L’Algérie illustre aujourd’hui une trajectoire singulière en matière de désendettement. Son encours de dette extérieure a connu une baisse notable au cours des cinq dernières années, passant de 3,83 milliards de dollars en 2019 à 2,87 milliards en 2024. La réduction est particulièrement marquée sur la dette à long terme, qui recule de 1,57 à 1,11 milliard de dollars. La dette à court terme, majoritairement liée aux importations, représente désormais 61,2 % du total, avec un encours de 1,76 milliard en 2024, contre 2,26 milliards cinq ans plus tôt. Cette évolution traduit une gestion rigoureuse, s’appuyant sur le refus de recourir aux marchés obligataires internationaux et mettant l’économie à l’abri des fluctuations des taux d’intérêt mondiaux.
Cette orientation stratégique se reflète aussi dans la structure de l’endettement. Les crédits multilatéraux, qui constituent environ un quart du total, reculent progressivement, tandis que les prêts bilatéraux chutent à seulement 4,5 % en 2024. Cette configuration limite l’exposition du pays aux pressions géopolitiques et aux conditions contraignantes imposées par certains bailleurs, tout en préservant des partenariats ciblés, notamment avec la Banque africaine de développement. Le choix de ne pas émettre d’obligations souveraines sur les marchés internationaux confirme une volonté de privilégier la stabilité sur le long terme plutôt que la recherche de liquidités coûteuses.
À l’heure où de nombreuses économies peinent à contenir leur endettement, l’Algérie apparaît comme une exception.
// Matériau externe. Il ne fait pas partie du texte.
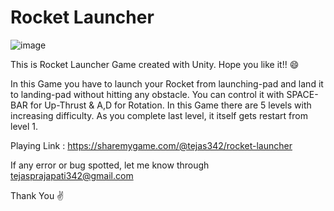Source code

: # Rocket Launcher
![image](https://user-images.githubusercontent.com/86593289/124362177-194efa00-dc51-11eb-91b0-e90ea09455a8.png)

This is Rocket Launcher Game created with Unity. Hope you like it!! 😄

In this Game you have to launch your Rocket from launching-pad and land it to landing-pad without hitting any obstacle. You can control it with SPACE-BAR for Up-Thrust & A,D for Rotation. In this Game there are 5 levels with increasing difficulty. As you complete last level, it itself gets restart from level 1.


Playing Link : https://sharemygame.com/@tejas342/rocket-launcher


If any error or bug spotted, let me know through tejasprajapati342@gmail.com


Thank You ✌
Des puissances comme la France, dont la dette publique dépasse 110 % du PIB, ou les États-Unis, avec un fardeau de plus de 35 000 milliards de dollars, font face à une montée des risques : dégradations de notation, perte de confiance des marchés, voire menaces d’intervention du Fonds monétaire international. Dans ce contexte tendu, la posture de l’Algérie, fondée sur la prudence et la discipline budgétaire, renforce sa résilience économique et consolide son image de pays capable de maîtriser ses équilibres financiers.